Especialmente com relação à vedação ao aproveitamento de crédito decorrente da entrada  de mercadoria integrada ao ativo imobilizado empregada em finalidade alheia à atividade do estabelecimento, o RICMS/RO-2018, aprovado pelo Decreto Estadual n. 22.721, de 05 de abril de 2018, dispõe no seguinte sentido:

Art. 44. É vedado ao contribuinte creditar-se do imposto relativo à entrada de bens ou mercadorias, inclusive se destinados ao uso, consumo ou ativo imobilizado do estabelecimento, ou a utilização 
dos serviços, nos seguintes casos:

(...)

II - que se refiram a bens, mercadorias ou serviços alheios à atividade do estabelecimento;

(...)

§ 1º. Para fins do disposto no inciso II deste artigo, presumem-se alheios à atividade do estabelecimento, exceto quando diretamente vinculados aos seus objetivos sociais:

I - os veículos de transporte pessoal e as mercadorias ou serviços utilizados na sua manutenção;

II - as mercadorias ou serviços destinados a benefícios sociais de funcionários e seus dependentes, inclusive transporte e alimentação;

III - obras de arte;

IV - artigos de lazer, decoração e embelezamento.

Posto isso, temos que, no âmbito do Estado de Rondônia, para dar lastro ao aproveitamento de crédito nos termos do art. 30, c/c art. 31, §§ 1º e 2º da Lei n. 688/96, o bem do ativo imobilizado deverá preencher os seguintes requisitos: (I) ser mercadoria; (II) estar regularmente escriturado em conta contábil do ativo imobilizado; e (III) ser empregado nas atividades fins do estabelecimento.

O primeiro requisito é que o bem seja mercadoria, afeta ao campo de incidência do ICMS.

Registros fornecidos:
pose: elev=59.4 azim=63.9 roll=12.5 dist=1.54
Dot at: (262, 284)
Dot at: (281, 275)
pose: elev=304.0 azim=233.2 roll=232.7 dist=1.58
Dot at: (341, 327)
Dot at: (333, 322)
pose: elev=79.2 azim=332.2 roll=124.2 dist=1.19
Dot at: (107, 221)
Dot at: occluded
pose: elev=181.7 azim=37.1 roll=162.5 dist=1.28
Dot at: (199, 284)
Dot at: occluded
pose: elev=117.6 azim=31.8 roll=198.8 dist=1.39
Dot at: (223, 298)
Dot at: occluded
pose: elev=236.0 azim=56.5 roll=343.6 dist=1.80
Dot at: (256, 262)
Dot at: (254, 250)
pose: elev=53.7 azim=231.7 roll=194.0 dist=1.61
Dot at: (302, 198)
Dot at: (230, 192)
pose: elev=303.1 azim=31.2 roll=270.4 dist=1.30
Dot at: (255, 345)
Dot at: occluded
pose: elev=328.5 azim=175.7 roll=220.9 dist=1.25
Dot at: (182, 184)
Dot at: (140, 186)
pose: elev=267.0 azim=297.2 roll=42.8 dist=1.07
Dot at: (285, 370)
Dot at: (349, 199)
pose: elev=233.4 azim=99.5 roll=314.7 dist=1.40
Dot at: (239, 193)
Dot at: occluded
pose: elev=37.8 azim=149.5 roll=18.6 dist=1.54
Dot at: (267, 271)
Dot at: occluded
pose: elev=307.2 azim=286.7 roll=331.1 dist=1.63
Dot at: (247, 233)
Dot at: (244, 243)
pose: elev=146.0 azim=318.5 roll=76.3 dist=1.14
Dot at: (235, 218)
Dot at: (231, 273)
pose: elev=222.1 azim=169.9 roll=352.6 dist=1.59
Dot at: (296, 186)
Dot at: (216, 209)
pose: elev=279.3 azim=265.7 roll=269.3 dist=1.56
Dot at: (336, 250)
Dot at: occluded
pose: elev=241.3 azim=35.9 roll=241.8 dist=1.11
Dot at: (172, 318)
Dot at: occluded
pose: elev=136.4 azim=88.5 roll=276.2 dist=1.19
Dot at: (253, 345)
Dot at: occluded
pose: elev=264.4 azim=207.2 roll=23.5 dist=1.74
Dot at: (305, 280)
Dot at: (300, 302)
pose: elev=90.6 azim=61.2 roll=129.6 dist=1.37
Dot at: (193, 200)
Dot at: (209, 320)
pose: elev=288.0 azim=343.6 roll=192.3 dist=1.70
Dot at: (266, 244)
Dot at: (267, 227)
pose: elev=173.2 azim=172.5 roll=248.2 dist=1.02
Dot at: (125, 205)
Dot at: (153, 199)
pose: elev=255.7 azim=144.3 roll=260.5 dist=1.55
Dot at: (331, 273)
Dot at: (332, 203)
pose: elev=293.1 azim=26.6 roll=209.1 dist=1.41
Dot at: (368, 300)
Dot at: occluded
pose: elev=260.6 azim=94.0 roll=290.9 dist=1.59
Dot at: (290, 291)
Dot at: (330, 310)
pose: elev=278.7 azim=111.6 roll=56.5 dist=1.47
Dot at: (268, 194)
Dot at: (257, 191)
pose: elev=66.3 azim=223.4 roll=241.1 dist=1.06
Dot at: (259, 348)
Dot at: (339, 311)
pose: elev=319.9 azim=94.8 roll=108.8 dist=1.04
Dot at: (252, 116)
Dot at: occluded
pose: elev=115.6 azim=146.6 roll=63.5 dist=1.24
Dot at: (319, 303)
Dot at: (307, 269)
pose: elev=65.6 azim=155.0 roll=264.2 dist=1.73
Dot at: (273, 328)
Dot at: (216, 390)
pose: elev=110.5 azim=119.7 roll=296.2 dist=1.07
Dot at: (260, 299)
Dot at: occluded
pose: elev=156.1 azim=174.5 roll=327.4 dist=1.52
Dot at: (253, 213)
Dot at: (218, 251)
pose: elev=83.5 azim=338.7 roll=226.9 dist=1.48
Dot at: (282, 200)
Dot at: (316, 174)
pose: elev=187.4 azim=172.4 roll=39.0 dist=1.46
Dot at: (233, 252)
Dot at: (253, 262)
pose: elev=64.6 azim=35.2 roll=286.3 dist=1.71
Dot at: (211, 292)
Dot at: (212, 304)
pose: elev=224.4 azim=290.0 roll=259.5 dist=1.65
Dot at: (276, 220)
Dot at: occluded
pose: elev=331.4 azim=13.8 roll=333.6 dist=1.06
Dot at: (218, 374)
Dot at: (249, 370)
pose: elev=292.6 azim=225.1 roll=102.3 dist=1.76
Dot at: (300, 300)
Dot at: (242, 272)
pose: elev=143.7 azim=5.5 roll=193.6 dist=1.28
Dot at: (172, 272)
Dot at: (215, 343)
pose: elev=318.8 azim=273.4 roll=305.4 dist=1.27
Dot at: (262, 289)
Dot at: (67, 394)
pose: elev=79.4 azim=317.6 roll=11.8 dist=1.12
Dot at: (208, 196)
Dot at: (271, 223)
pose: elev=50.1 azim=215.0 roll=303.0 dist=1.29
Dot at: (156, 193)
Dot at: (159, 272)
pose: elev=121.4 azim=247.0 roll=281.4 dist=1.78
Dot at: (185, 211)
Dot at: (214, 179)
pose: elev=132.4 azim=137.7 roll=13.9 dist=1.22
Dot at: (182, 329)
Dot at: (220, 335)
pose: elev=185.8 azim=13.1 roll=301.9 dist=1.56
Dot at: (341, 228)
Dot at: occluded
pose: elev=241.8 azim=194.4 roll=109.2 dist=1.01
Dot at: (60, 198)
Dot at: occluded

Exercício proposto 1:
Responda com base no trecho sobre crédito de ICMS:
(a) Qual decreto aprovou o RICMS/RO-2018, e em que data?
(b) Quais dispositivos da Lei n. 688/96 são citados como base para o aproveitamento de crédito?
(c) Qual é o primeiro requisito que o bem do ativo imobilizado deve preencher?
Exercício proposto 2:
No trecho sobre crédito de ICMS, transforme em lista o parágrafo que começa com "Posto isso, temos que", mantendo os fatos principais.
Exercício proposto 3:
Retome o trecho sobre crédito de ICMS a partir do ponto em que ele termina.

Resposta 1:
(a) O Decreto Estadual n. 22.721, de 05 de abril de 2018.
(b) O art. 30, c/c art. 31, §§ 1º e 2º.
(c) O bem deve ser mercadoria, afeta ao campo de incidência do ICMS.

Resposta 2:
No Estado de Rondônia, para dar lastro ao aproveitamento de crédito nos termos do art. 30, c/c art. 31, §§ 1º e 2º da Lei n. 688/96, o bem do ativo imobilizado deve:
- ser mercadoria;
- estar regularmente escriturado em conta contábil do ativo imobilizado;
- ser empregado nas atividades fins do estabelecimento.

Resposta 3:
Nesse sentido, não dão direito a crédito do ICMS os bens que, embora sejam regularmente classificados em conta contábil do ativo imobilizado, não sejam considerados mercadoria para fins de incidência do imposto estadual, tal como ocorre com os imóveis.

Em seguida, o bem deve estar escriturado em conta contábil do ativo imobilizado segundo as normas de contabilidade vigentes no país. Especialmente, para obter esta classificação contábil, deverá se tratar de um bem mantido para uso na produção ou no fornecimento de mercadoria ou serviço, para aluguel a outros ou para fins administrativos, e deve ter expectativa de utilização superior a um período, a teor do art. 179, IV, da Lei n. 6.404, de 15 de dezembro de 1976, c/c Pronunciamento Técnico n. 27, do Comitê de Pronunciamentos Contábeis.

Nesse ponto, ressaltamos que a legislação tributária do Estado de Rondônia não exige qualquer outra subclassificação dentro do ativo imobilizado para fins de aproveitamento de crédito de ICMS. Assim, a subclassificação doutrinária em “obras civis”, “instalações” e “investimentos”, deduzida no Parecer n. 163/2003/GETRI/CRE/SEFIN, conquanto seja um norte para a identificação dos bens empregados nas atividades fins do estabelecimento, não precisa ser exatamente observada para que o contribuinte aproveite créditos de ICMS de bens do ativo imobilizado.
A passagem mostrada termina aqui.